В парке, куда вернулся Виктор Сергеевич, он сел на скамейку, расстегнул верхнюю пуговицу плаща, ослабил узел темного галстука на светлой рубашке и утомленно прикрыл выпуклые веки. Неустроенность одинокой жизни разом навалилась на него, согнула почти пополам. Всплыла в памяти вымученная улыбка смертельно больной жены.
Черные волосы разметались по белой подушке, слова шелестят, как сухие, убитые морозом травы:
— Не надо было мне… слушать врачей… Родила бы тебе сына или дочку.
— Что ты, что ты, — испугался он в предчувствии неотвратимого конца. — Тебе же нельзя!
— А теперь вот… одного тебя оставляю…
Отгоняя тягостное видение, Виктор Сергеевич затряс головой.

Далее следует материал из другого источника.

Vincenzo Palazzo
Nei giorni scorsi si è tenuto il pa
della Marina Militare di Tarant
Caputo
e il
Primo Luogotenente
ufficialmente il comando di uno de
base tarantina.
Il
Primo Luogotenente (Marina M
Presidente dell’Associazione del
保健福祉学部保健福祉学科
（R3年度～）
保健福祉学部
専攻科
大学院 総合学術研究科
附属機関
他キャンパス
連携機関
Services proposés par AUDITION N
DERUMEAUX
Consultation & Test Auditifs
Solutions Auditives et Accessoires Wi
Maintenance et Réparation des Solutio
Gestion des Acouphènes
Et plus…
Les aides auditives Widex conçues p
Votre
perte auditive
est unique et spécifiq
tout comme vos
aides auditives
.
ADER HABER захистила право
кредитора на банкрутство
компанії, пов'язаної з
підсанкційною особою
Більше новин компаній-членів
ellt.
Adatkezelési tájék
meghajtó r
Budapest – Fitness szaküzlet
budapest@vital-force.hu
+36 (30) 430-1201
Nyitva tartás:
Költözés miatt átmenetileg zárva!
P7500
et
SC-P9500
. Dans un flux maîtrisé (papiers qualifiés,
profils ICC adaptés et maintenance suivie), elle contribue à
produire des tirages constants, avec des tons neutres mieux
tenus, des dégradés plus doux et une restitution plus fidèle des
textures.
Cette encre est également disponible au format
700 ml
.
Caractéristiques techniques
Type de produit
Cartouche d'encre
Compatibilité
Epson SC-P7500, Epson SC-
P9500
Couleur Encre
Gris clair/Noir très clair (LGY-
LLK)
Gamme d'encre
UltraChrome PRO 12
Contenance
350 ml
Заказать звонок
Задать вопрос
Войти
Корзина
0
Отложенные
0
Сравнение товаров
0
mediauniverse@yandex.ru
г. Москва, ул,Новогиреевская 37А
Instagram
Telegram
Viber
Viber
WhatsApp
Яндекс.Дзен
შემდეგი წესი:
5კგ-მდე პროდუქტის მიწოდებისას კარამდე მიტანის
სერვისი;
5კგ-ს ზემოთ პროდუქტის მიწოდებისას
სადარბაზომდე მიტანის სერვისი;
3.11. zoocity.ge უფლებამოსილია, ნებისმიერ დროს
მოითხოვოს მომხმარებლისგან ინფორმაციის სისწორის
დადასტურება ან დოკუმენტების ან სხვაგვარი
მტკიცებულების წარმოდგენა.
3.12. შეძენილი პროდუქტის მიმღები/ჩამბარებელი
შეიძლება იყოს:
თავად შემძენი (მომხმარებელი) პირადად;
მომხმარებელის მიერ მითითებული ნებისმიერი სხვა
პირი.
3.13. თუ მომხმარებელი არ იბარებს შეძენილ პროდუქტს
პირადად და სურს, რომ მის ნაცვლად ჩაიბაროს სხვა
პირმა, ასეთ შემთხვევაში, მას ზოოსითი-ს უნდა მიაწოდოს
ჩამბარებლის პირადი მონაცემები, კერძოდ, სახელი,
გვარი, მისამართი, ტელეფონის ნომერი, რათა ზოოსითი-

— Курии, браток, — проник в его сознание чей-то сочувственный голос, как зов самой жизни.
Он открыл глаза.
Ему протягивал распечатанную пачку сигарет тот самый хмельной прохожий. Здоровяк, каких мало. На щеках рыжеет недельная щетина, поросшая дремучей, какой-то звериной шерстью, грудь бесстрашно выставлена из-под брезентовой куртки, а под ней — ни рубашки, ни майки.